Electric Circuit using Kirchoff's rules

[Jakarto]

Homework Statement

We are given that R1 = 15.0 Ω, R2 = 10.0 Ω, and R3 = 8.00 Ω. What is the current and direction of the current through each resistor? Again, I have no idea how to do this, I got my answer from chegg, but I don't know if this is correct.

Homework Equations

V = IR[/B]

The Attempt at a Solution

Using Kirchoff's rules , for the loop ADCBA, starting from D, we have:
(-10ohm * i1) + (10V) - 15ohm(i1+i2) +(20V) = 0[/B]
(25ohm * i1) + (15ohm * i2) = 30V
(5 * i1) +(3 * i2) = 6 to the -(i) direction ?

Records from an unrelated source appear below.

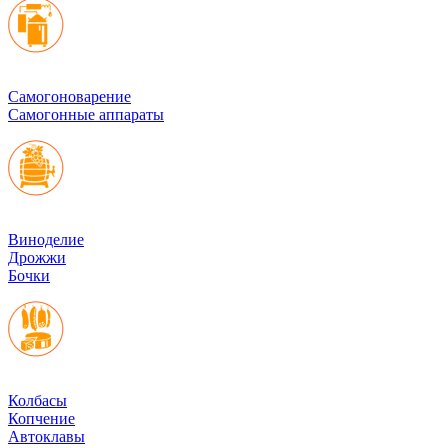
Cамогоноварение
Самогонные аппараты
Виноделие
Дрожжи
Бочки
Колбасы
Копчение
Автоклавы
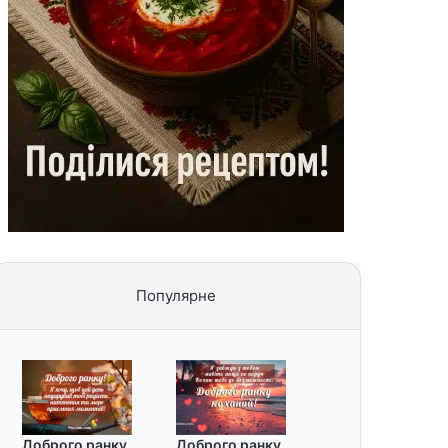
Популярне
Доброго ранку
Доброго ранку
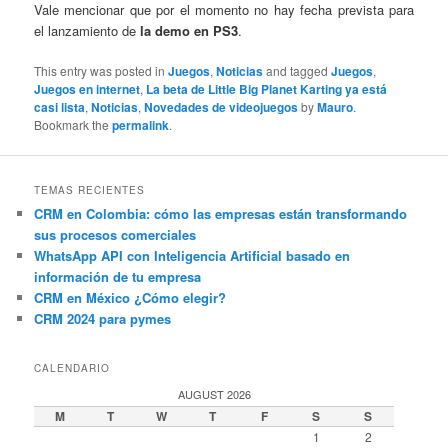
Vale mencionar que por el momento no hay fecha prevista para
el lanzamiento de
la demo en PS3
.
This entry was posted in
Juegos
,
Noticias
and tagged
Juegos
,
Juegos en internet
,
La beta de Little Big Planet Karting ya está
casi lista
,
Noticias
,
Novedades de videojuegos
by
Mauro
.
Bookmark the
permalink
.
TEMAS RECIENTES
CRM en Colombia: cómo las empresas están transformando
sus procesos comerciales
WhatsApp API con Inteligencia Artificial basado en
información de tu empresa
CRM en México ¿Cómo elegir?
CRM 2024 para pymes
CALENDARIO
AUGUST 2026
M
T
W
T
F
S
S
1
2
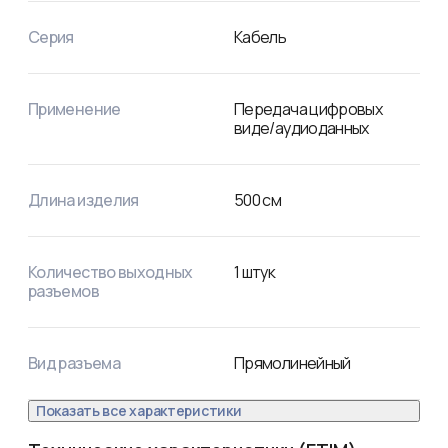
30Hz с максимальной пропускной способностью канала 
до 10,2 Гбит/сек. Поддерживает технологию 3D. 
Серия
Кабель
Соответствует стандарту HDMI 1.4.
Применение
Передача цифровых
виде/аудиоданных
Длина изделия
500
см
Количество выходных
1
штук
разъемов
Вид разъема
Прямолинейный
Показать все характеристики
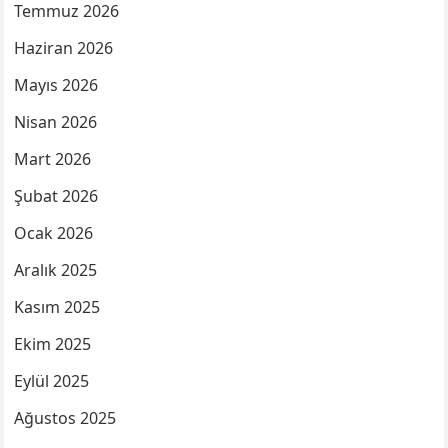
Temmuz 2026
Haziran 2026
Mayıs 2026
Nisan 2026
Mart 2026
Şubat 2026
Ocak 2026
Aralık 2025
Kasım 2025
Ekim 2025
Eylül 2025
Ağustos 2025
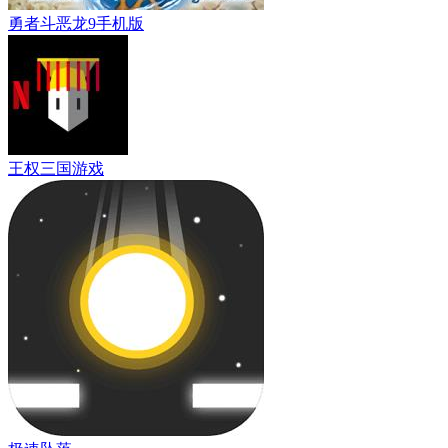
勇者斗恶龙9手机版
王权三国游戏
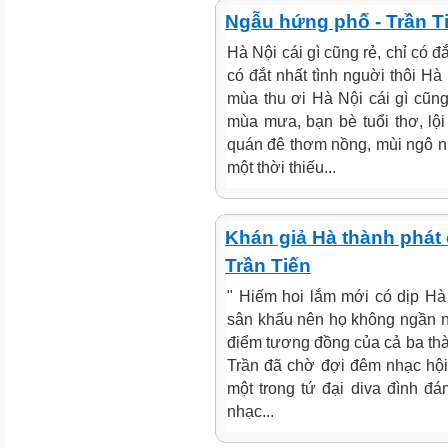
Ngẫu hứng phố - Trần T
Hà Nội cái gì cũng rẻ, chỉ có đắ
có đắt nhất tình nguời thôi Hà
mùa thu ơi Hà Nội cái gì cũng
mùa mưa, bạn bè tuổi thơ, l
quán đê thơm nồng, mùi ngô n
một thời thiếu...
Khán giả Hà thành phát 
Trần Tiến
" Hiếm hoi lắm mới có dịp Hà
sân khấu nên họ không ngần ng
điểm tương đồng của cả ba thàn
Trần đã chờ đợi đêm nhạc hội t
một trong tứ đại diva đình đá
nhạc...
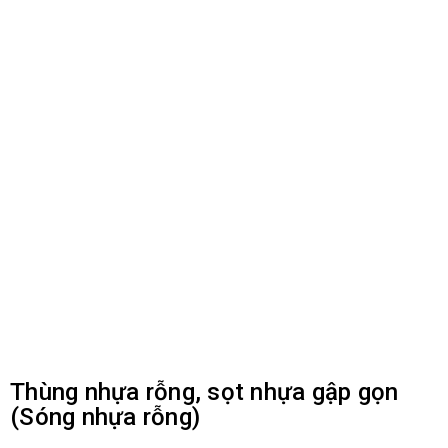
Thùng nhựa rỗng, sọt nhựa gập gọn
(Sóng nhựa rỗng)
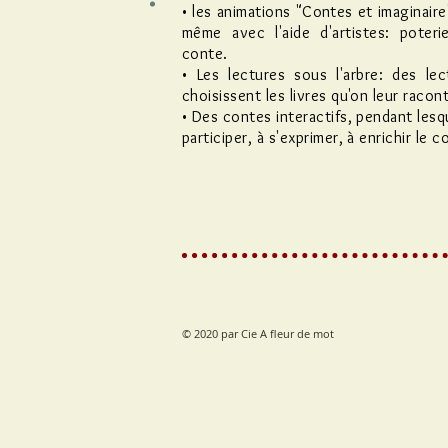
• les animations "Contes et imaginaire"
même avec l'aide d'artistes: poterie
conte.
• Les lectures sous l'arbre: des le
choisissent les livres qu'on leur racon
• Des contes interactifs, pendant lesqu
participer, à s'exprimer, à enrichir le c
© 2020 par Cie A fleur de mot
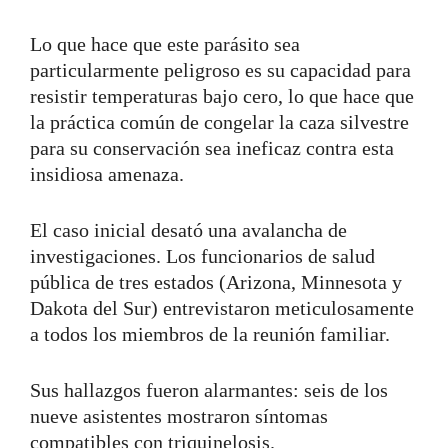
Lo que hace que este parásito sea
particularmente peligroso es su capacidad para
resistir temperaturas bajo cero, lo que hace que
la práctica común de congelar la caza silvestre
para su conservación sea ineficaz contra esta
insidiosa amenaza.
El caso inicial desató una avalancha de
investigaciones. Los funcionarios de salud
pública de tres estados (Arizona, Minnesota y
Dakota del Sur) entrevistaron meticulosamente
a todos los miembros de la reunión familiar.
Sus hallazgos fueron alarmantes: seis de los
nueve asistentes mostraron síntomas
compatibles con triquinelosis.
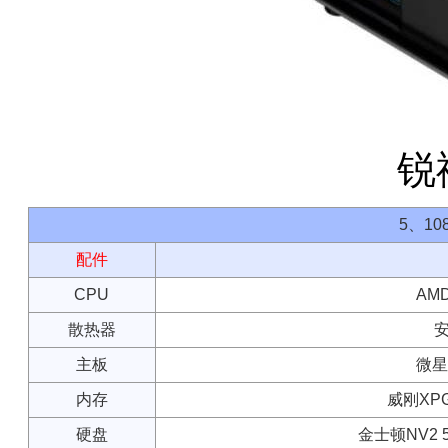
锐
5、1
配件
CPU
AMD
散热器
安
主板
微星A
内存
威刚XPG 
硬盘
金士顿NV2 5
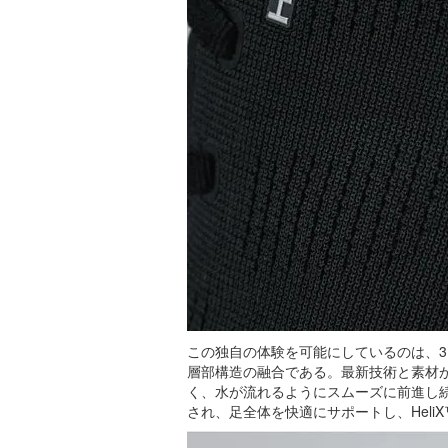
この独自の体験を可能にしているのは、
層部構造の融合である。最新技術と素材
く、水が流れるようにスムーズに前進し
され、足全体を快適にサポートし、Hel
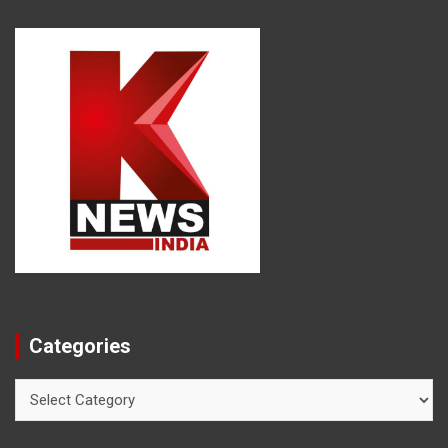
Categories
Categories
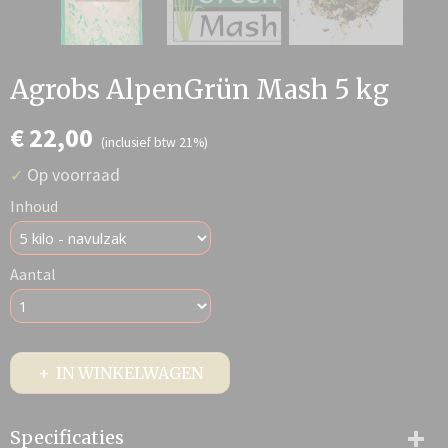
Agrobs AlpenGrün Mash 5 kg
€ 22,00
(inclusief btw 21%)
Op voorraad
✓
Inhoud
Aantal
IN WINKELWAGEN
Specificaties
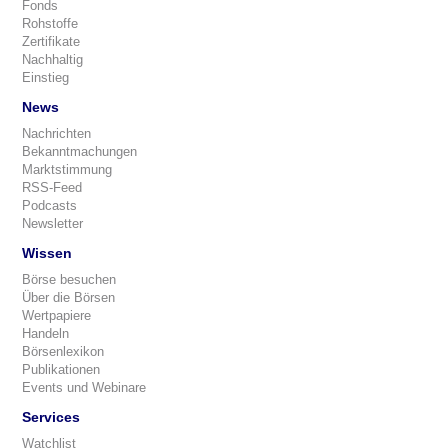
Fonds
Rohstoffe
Zertifikate
Nachhaltig
Einstieg
News
Nachrichten
Bekanntmachungen
Marktstimmung
RSS-Feed
Podcasts
Newsletter
Wissen
Börse besuchen
Über die Börsen
Wertpapiere
Handeln
Börsenlexikon
Publikationen
Events und Webinare
Services
Watchlist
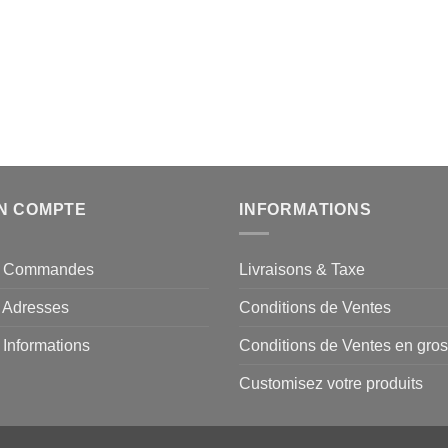
N COMPTE
INFORMATIONS
 Commandes
Livraisons & Taxe
 Adresses
Conditions de Ventes
Informations
Conditions de Ventes en gros
Customisez votre produits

Now, applying Kirchoff to DCFED, starting from D:
(-10ohm * i1) + (10V) + (8ohm * i2) = 0
(10ohm * i1) - (8ohm * i2) = 10V
(5 * i1) - (4 * i2) = 5V to the -(ii) direction ?
After solving, we get:
i1 = 1.14A for R2?
i2 = 0.142A for R3?
i3 = 1.256A for R1?

Are the currents and directions correct? If not, can you tell me what the direction is at least?

 

[axmls]

Have you tried reading your textbook or a textbook? This question should be one of the first things mentioned.

 

[CWatters]

Your equations look correct but after solving I get very slightly different answers...

I₁ = 1.114A
I₂ = 0.143A
I₃ = 1.257A

However...

Are the currents and directions correct? If not, can you tell me what the direction is at least?

Before you apply KVL/KCL it's essential to mark up the circuit with the currents I₁ and I₂ including arrows to define what you mean by +ve current flow. Then, after applying KVL/KCL and solving, if I₁ or I₂ turns out to be +ve or -ve you know which direction that is by referring to your drawing.

Note: You need BOTH the drawing and the calculated currents for a valid answer. That's because the direction you choose for +ve current is arbitrary. Your classmates may have chosen to define a different direction as +ve, in which case they would have got -ve answers for the currents. That would be an equally valid answer. The only time it's not an arbitrary choice is when the problem statement tells you to make a particular choice.

 

[Jakarto]

Okay, thanks again CWaters!